The fast-track legislation would require voters to show a photo identification card, such as a driver's license, or some other document - perhaps a utility bill, bank statement, or paycheck - with their name and current address.

Under current law, all a voter has to do is sign the poll book. If the signature matches the one on file with the board of elections, the person may vote. Generations of Ohioans have voted on their signatures, and there is no legitimate reason to change the law now.

The obvious problem with an identification requirement is that it excludes elderly and poor voters who do not have photo IDs and may not have any of those other documents, even though they are properly registered. Even homeless people may not be denied the right to vote.

Identification requirements are little more than the modern-day equivalent of poll taxes and literacy tests, which once were employed in some states to keep poor, black citizens from voting.

In justifying the ID requirement, the only example of election fraud cited by the bill's sponsor, Sen. Kevin Coughlin, a Republican from Cuyahoga Falls, was the submission last year of faulty registrations bearing the names of cartoon characters and celebrities. Those registrations were easily weeded out by county election boards and did not result in any improper votes.

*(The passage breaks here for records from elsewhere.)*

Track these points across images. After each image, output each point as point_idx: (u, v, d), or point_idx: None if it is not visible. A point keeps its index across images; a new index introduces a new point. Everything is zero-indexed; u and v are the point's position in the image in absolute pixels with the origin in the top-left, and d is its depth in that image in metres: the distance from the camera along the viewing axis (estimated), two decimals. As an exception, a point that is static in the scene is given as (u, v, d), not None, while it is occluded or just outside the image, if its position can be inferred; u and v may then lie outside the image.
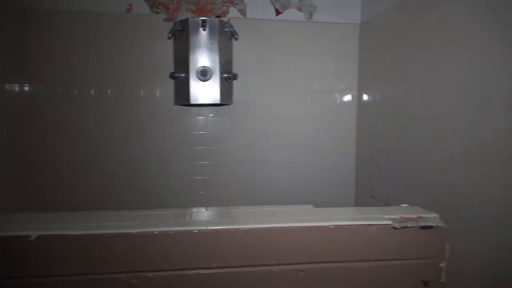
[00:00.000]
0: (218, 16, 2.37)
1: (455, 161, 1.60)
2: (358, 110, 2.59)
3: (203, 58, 2.21)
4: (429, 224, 1.01)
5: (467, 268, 1.51)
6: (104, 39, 2.30)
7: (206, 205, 1.81)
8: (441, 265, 1.02)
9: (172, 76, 2.27)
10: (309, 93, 2.55)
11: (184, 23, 2.22)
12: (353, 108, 2.61)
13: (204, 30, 2.19)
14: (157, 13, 2.35)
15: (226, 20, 2.37)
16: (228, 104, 2.39)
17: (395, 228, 0.99)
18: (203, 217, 1.11)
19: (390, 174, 2.15)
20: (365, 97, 2.50)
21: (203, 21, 2.20)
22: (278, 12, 2.47)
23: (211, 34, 2.22)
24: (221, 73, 2.24)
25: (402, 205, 1.18)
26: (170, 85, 2.35)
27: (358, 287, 1.01)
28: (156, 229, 0.94)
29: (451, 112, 1.64)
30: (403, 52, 2.02)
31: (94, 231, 0.92)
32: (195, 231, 0.95)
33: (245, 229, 0.97)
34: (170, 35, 2.26)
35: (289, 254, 0.99)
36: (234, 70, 2.40)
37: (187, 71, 2.21)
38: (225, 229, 0.96)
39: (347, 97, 2.60)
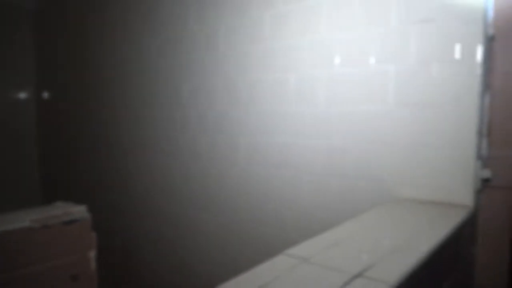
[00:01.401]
0: None
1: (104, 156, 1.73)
2: (39, 107, 2.35)
3: None
4: (74, 218, 1.02)
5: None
6: None
7: None
8: (90, 255, 1.05)
9: None
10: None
11: None
12: (33, 105, 2.35)
13: None
14: None
15: None
16: None
17: (34, 229, 0.94)
18: None
19: (81, 173, 2.09)
20: (46, 93, 2.30)
21: None
22: None
23: None
24: None
25: (56, 203, 1.15)
26: None
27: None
28: None
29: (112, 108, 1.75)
30: (77, 47, 1.99)
31: None
32: None
33: None
34: None
35: None
36: None
37: None
38: None
39: (25, 93, 2.33)
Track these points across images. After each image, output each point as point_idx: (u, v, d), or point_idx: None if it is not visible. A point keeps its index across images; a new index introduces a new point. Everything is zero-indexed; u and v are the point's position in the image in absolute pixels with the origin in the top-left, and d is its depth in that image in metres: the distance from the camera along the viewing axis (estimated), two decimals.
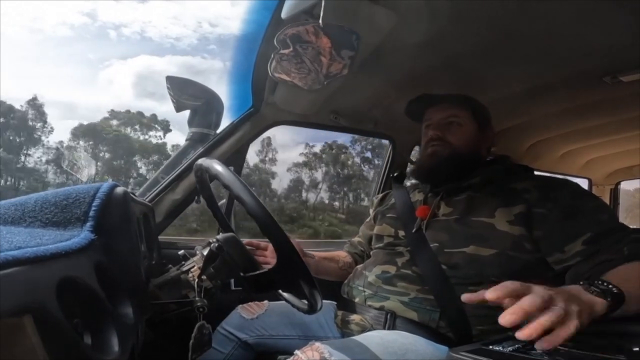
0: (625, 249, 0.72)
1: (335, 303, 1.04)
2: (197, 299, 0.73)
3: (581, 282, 0.57)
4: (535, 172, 1.02)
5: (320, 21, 0.74)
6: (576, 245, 0.78)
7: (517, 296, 0.51)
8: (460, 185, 0.96)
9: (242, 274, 0.72)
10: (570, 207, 0.82)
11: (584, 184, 2.45)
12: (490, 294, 0.51)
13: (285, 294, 0.76)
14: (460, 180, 0.97)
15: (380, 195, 1.24)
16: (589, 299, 0.55)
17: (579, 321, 0.50)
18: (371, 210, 1.25)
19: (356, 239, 1.28)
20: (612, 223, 0.80)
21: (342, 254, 1.25)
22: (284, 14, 0.84)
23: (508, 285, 0.51)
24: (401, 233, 1.00)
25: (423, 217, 0.97)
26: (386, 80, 1.17)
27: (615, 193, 2.57)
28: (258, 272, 0.70)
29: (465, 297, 0.56)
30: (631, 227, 0.81)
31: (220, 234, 0.80)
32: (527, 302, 0.49)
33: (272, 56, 0.77)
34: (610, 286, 0.57)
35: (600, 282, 0.58)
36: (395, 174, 1.23)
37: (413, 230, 0.96)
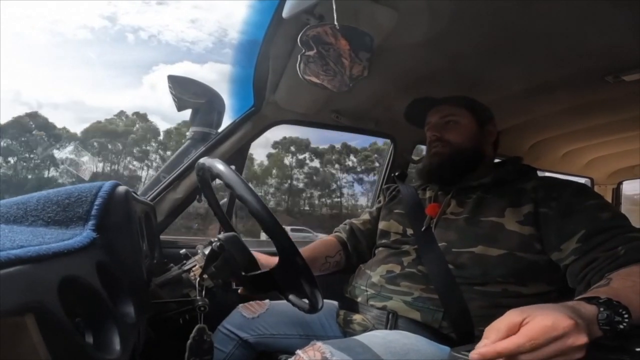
0: (621, 249, 0.71)
1: (337, 302, 1.04)
2: (198, 298, 0.73)
3: (601, 308, 0.53)
4: (537, 172, 1.02)
5: (336, 22, 0.73)
6: (572, 243, 0.77)
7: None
8: (471, 185, 0.96)
9: (243, 273, 0.72)
10: (569, 205, 0.81)
11: (586, 183, 2.45)
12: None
13: (286, 294, 0.76)
14: (470, 179, 0.97)
15: (390, 187, 1.21)
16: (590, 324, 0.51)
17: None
18: (380, 201, 1.22)
19: (364, 226, 1.20)
20: (611, 222, 0.77)
21: (327, 251, 1.13)
22: (285, 14, 0.84)
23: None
24: (409, 231, 1.00)
25: (433, 215, 0.96)
26: (387, 79, 1.17)
27: (617, 193, 2.57)
28: (259, 271, 0.70)
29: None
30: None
31: (222, 233, 0.80)
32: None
33: (299, 58, 0.76)
34: (621, 310, 0.52)
35: (617, 309, 0.53)
36: (397, 173, 1.22)
37: (422, 229, 0.95)
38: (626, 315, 0.52)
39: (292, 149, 36.54)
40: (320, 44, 0.76)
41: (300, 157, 36.63)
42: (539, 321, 0.47)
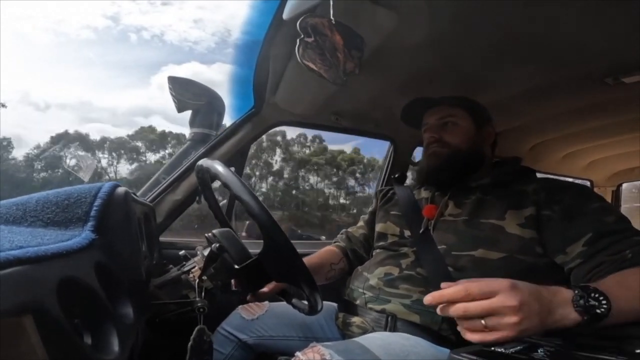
0: (628, 252, 0.70)
1: (336, 304, 1.04)
2: (197, 299, 0.73)
3: (575, 291, 0.57)
4: (537, 174, 1.02)
5: (332, 17, 0.74)
6: (577, 247, 0.77)
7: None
8: (469, 186, 0.95)
9: (236, 266, 0.72)
10: (574, 208, 0.81)
11: (585, 185, 2.45)
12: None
13: (285, 296, 0.76)
14: (468, 180, 0.96)
15: (384, 190, 1.21)
16: (555, 302, 0.56)
17: (516, 330, 0.52)
18: (373, 205, 1.23)
19: (357, 232, 1.22)
20: (617, 225, 0.77)
21: (331, 258, 1.14)
22: (285, 15, 0.84)
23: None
24: (407, 233, 0.99)
25: (430, 216, 0.95)
26: (387, 81, 1.17)
27: (617, 195, 2.57)
28: (249, 260, 0.71)
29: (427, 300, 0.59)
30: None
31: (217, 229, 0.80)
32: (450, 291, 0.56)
33: (298, 42, 0.76)
34: (597, 295, 0.56)
35: (592, 293, 0.57)
36: (397, 175, 1.22)
37: (420, 231, 0.95)
38: (604, 301, 0.55)
39: None
40: (317, 34, 0.77)
41: None
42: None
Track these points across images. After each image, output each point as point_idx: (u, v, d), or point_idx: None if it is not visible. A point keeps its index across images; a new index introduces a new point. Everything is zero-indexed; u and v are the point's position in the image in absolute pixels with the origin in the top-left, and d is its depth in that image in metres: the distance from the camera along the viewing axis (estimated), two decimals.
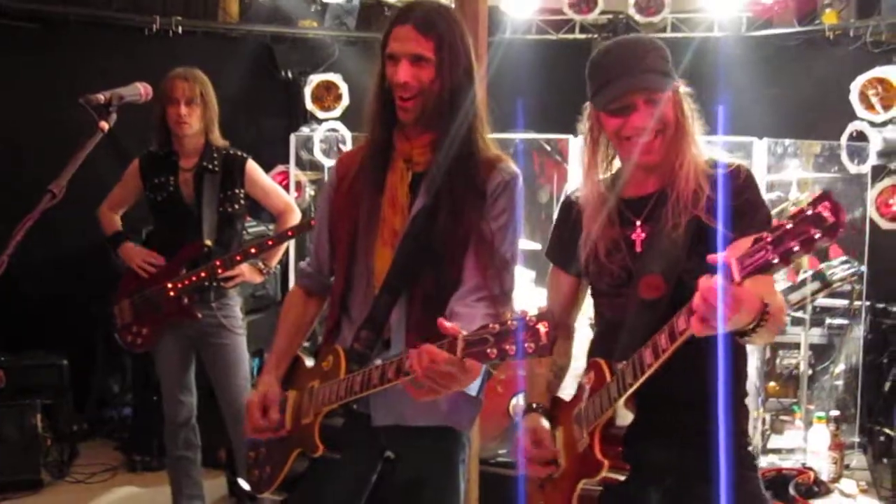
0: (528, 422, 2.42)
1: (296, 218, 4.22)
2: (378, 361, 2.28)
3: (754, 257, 1.74)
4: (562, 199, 2.56)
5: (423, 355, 2.01)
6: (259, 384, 2.56)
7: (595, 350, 2.42)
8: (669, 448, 2.25)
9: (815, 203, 1.66)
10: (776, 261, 1.70)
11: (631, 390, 2.10)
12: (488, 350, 1.93)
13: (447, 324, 2.00)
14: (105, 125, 2.32)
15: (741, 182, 2.21)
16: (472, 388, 2.44)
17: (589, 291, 2.49)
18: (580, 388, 2.33)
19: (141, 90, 2.51)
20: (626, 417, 2.21)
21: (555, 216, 2.59)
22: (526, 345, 1.89)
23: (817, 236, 1.64)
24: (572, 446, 2.31)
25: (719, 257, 1.79)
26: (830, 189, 1.64)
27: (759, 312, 1.87)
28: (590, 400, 2.25)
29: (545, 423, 2.40)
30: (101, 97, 2.35)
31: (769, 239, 1.72)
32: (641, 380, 2.06)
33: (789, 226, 1.69)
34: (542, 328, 1.89)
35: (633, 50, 2.23)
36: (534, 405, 2.44)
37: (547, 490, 2.39)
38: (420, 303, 2.37)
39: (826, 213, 1.63)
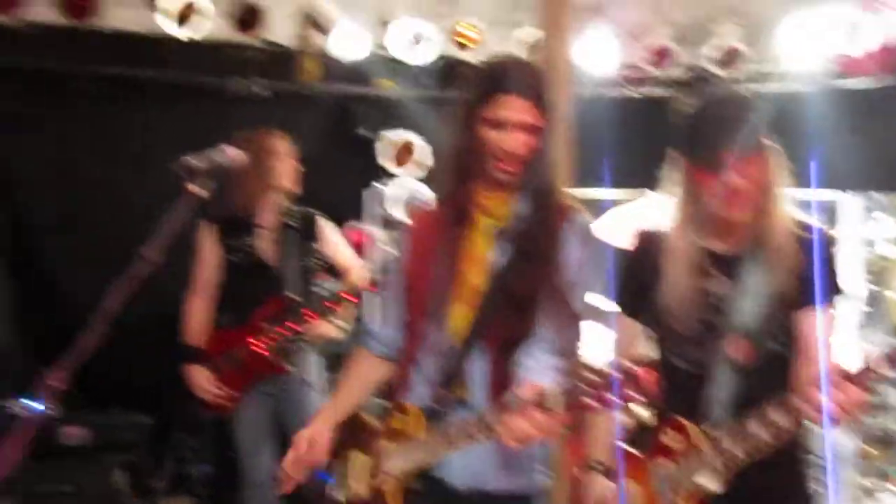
0: (594, 484, 2.35)
1: (360, 276, 4.23)
2: (458, 418, 2.25)
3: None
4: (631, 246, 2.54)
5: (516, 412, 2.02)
6: (310, 424, 2.54)
7: (668, 403, 2.34)
8: None
9: None
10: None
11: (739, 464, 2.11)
12: (589, 400, 1.89)
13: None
14: (196, 189, 2.35)
15: (831, 252, 2.29)
16: None
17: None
18: (659, 445, 2.30)
19: (231, 154, 2.54)
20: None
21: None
22: (631, 394, 1.85)
23: None
24: None
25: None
26: None
27: None
28: (681, 464, 2.22)
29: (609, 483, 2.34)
30: (194, 162, 2.38)
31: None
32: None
33: None
34: (648, 376, 1.85)
35: (730, 109, 2.28)
36: (597, 464, 2.38)
37: None
38: (499, 358, 2.35)
39: None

One reason for the rush job on the legislation was an attempt by Republican opponents of Secretary of State Ken Blackwell, a GOP gubernatorial candidate, to thwart passage of his tax limitation amendment in 2006. The bill contains a provision that would prohibit the secretary of state from being an official of an issue or candidate campaign, other than his own.

In any event, the election bill is being pushed through too quickly and has numerous other flaws, including new limits on advertising of ballot issues and a provision that would make it easier for township, county, and municipal elected officials to put the arm on their employees for campaign contributions.

As Peg Rosenfield, the veteran election specialist for the Ohio League of Women Voters, put it, "There's so much wrong with this bill that you don't know where to start. We want them not to rush this like they did campaign finance [legislation] but to sit down and go through this section by section and try to get it right."

That's sage advice. Lawmakers should follow it.